- [RECORDS TO PROCESS]
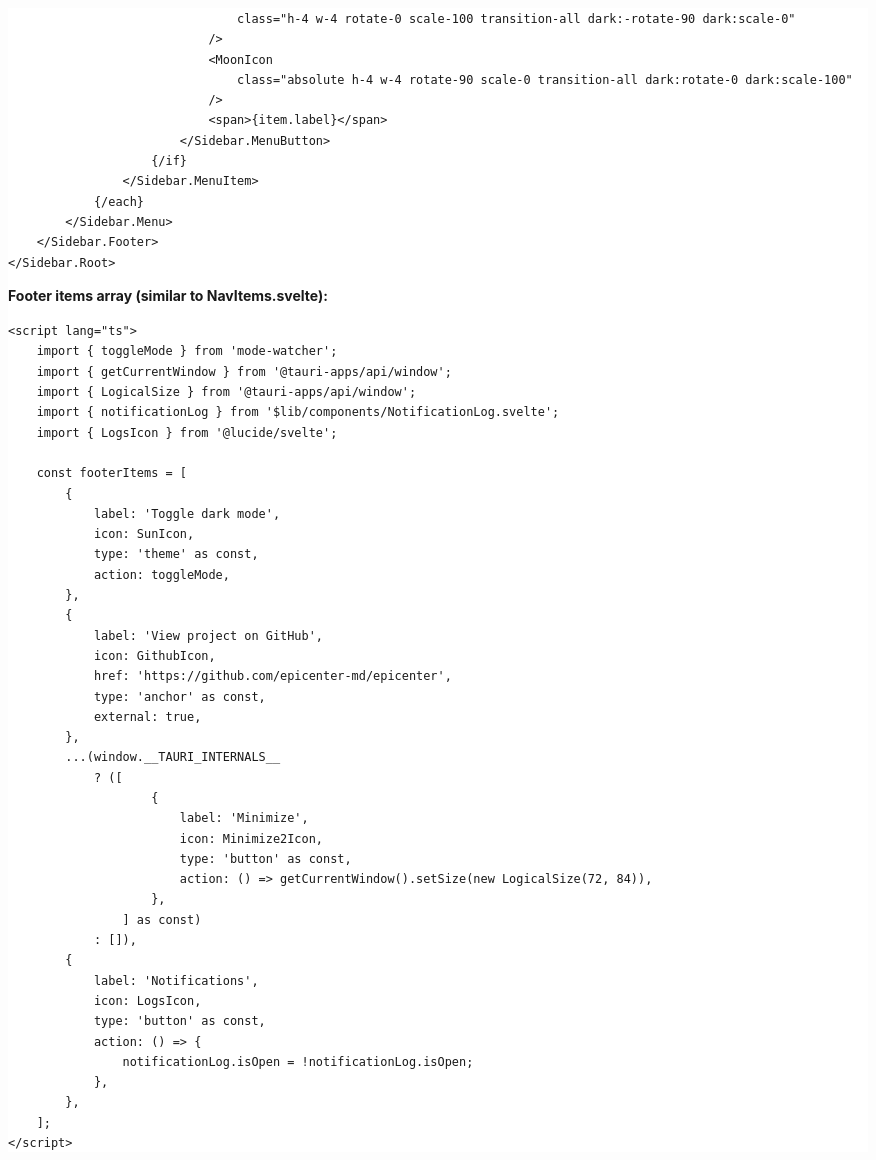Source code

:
 ```svelte
								class="h-4 w-4 rotate-0 scale-100 transition-all dark:-rotate-90 dark:scale-0"
							/>
							<MoonIcon
								class="absolute h-4 w-4 rotate-90 scale-0 transition-all dark:rotate-0 dark:scale-100"
							/>
							<span>{item.label}</span>
						</Sidebar.MenuButton>
					{/if}
				</Sidebar.MenuItem>
			{/each}
		</Sidebar.Menu>
	</Sidebar.Footer>
</Sidebar.Root>
```

**Footer items array (similar to NavItems.svelte):**

```svelte
<script lang="ts">
	import { toggleMode } from 'mode-watcher';
	import { getCurrentWindow } from '@tauri-apps/api/window';
	import { LogicalSize } from '@tauri-apps/api/window';
	import { notificationLog } from '$lib/components/NotificationLog.svelte';
	import { LogsIcon } from '@lucide/svelte';

	const footerItems = [
		{
			label: 'Toggle dark mode',
			icon: SunIcon,
			type: 'theme' as const,
			action: toggleMode,
		},
		{
			label: 'View project on GitHub',
			icon: GithubIcon,
			href: 'https://github.com/epicenter-md/epicenter',
			type: 'anchor' as const,
			external: true,
		},
		...(window.__TAURI_INTERNALS__
			? ([
					{
						label: 'Minimize',
						icon: Minimize2Icon,
						type: 'button' as const,
						action: () => getCurrentWindow().setSize(new LogicalSize(72, 84)),
					},
				] as const)
			: []),
		{
			label: 'Notifications',
			icon: LogsIcon,
			type: 'button' as const,
			action: () => {
				notificationLog.isOpen = !notificationLog.isOpen;
			},
		},
	];
</script>
```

- [BRIEF] If a line holds the string "type", it counts; please state how many such lines there are in the data, with nothing more.

- [OUTPUT FOR THIS EXERCISE] 4